▸ DESCRIPTION OF THE TASK
Set every entry down again exactly, excluding any pictures.

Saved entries

***

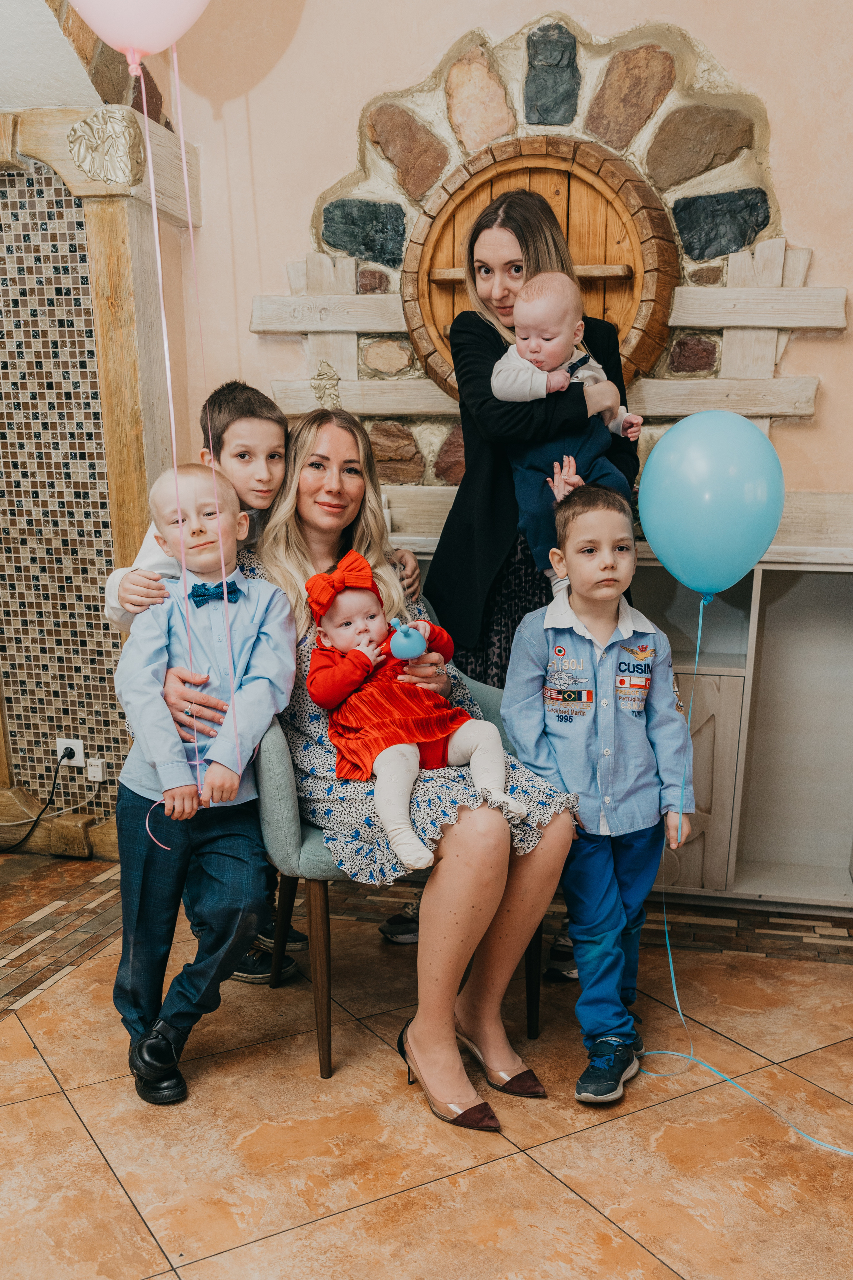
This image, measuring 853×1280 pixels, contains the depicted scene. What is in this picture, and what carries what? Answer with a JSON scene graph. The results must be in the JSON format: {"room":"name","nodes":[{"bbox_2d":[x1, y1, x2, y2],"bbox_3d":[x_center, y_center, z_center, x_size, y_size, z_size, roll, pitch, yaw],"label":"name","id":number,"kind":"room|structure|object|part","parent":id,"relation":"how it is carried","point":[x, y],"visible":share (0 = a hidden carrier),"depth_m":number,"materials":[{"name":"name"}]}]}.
{"room":"living room","nodes":[
{"label":"living room","id":0,"kind":"room"},
{"bbox_2d":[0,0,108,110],"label":"ceiling","id":1,"kind":"structure","parent":0,"point":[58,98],"depth_m":2.84,"materials":[{"name":"white paint"}]},
{"bbox_2d":[0,109,199,856],"bbox_3d":[-1.319,-0.362,3.278,0.760,1.958,0.273,2,11,12],"label":"wall","id":2,"kind":"structure","parent":0,"point":[100,214],"depth_m":3.29,"materials":[{"name":"brown tile"}]},
{"bbox_2d":[55,737,85,767],"bbox_3d":[-1.065,0.339,3.320,0.080,0.084,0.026,2,11,12],"label":"wall socket","id":3,"kind":"object","parent":2,"relation":"attached to","point":[75,747],"visible":0.78,"depth_m":3.32,"materials":[{"name":"white plastic"}]},
{"bbox_2d":[0,747,78,852],"bbox_3d":[-1.281,0.480,3.372,0.369,0.309,0.165,2,11,12],"label":"power cord","id":4,"kind":"object","parent":3,"relation":"attached to","point":[31,830],"visible":0.98,"depth_m":3.39,"materials":[{"name":"black plastic"}]},
{"bbox_2d":[86,757,104,781],"bbox_3d":[-0.985,0.388,3.305,0.042,0.065,0.021,2,11,12],"label":"wall socket","id":5,"kind":"object","parent":2,"relation":"attached to","point":[90,770],"visible":0.98,"depth_m":3.30,"materials":[{"name":"white plastic"}]},
{"bbox_2d":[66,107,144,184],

***

▸ TASK OUTPUT
This image, measuring 853×1280 pixels, contains the depicted scene. What is in this picture, and what carries what? Answer with a JSON scene graph. The results must be in the JSON format: {"room":"name","nodes":[{"bbox_2d":[x1, y1, x2, y2],"bbox_3d":[x_center, y_center, z_center, x_size, y_size, z_size, roll, pitch, yaw],"label":"name","id":number,"kind":"room|structure|object|part","parent":id,"relation":"how it is carried","point":[x, y],"visible":share (0 = a hidden carrier),"depth_m":number,"materials":[{"name":"name"}]}]}.
{"room":"living room","nodes":[
{"label":"living room","id":0,"kind":"room"},
{"bbox_2d":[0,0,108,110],"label":"ceiling","id":1,"kind":"structure","parent":0,"point":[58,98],"depth_m":2.84,"materials":[{"name":"white paint"}]},
{"bbox_2d":[0,109,199,856],"bbox_3d":[-1.319,-0.362,3.278,0.760,1.958,0.273,2,11,12],"label":"wall","id":2,"kind":"structure","parent":0,"point":[100,214],"depth_m":3.29,"materials":[{"name":"brown tile"}]},
{"bbox_2d":[55,737,85,767],"bbox_3d":[-1.065,0.339,3.320,0.080,0.084,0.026,2,11,12],"label":"wall socket","id":3,"kind":"object","parent":2,"relation":"attached to","point":[75,747],"visible":0.78,"depth_m":3.32,"materials":[{"name":"white plastic"}]},
{"bbox_2d":[0,747,78,852],"bbox_3d":[-1.281,0.480,3.372,0.369,0.309,0.165,2,11,12],"label":"power cord","id":4,"kind":"object","parent":3,"relation":"attached to","point":[31,830],"visible":0.98,"depth_m":3.39,"materials":[{"name":"black plastic"}]},
{"bbox_2d":[86,757,104,781],"bbox_3d":[-0.985,0.388,3.305,0.042,0.065,0.021,2,11,12],"label":"wall socket","id":5,"kind":"object","parent":2,"relation":"attached to","point":[90,770],"visible":0.98,"depth_m":3.30,"materials":[{"name":"white plastic"}]},
{"bbox_2d":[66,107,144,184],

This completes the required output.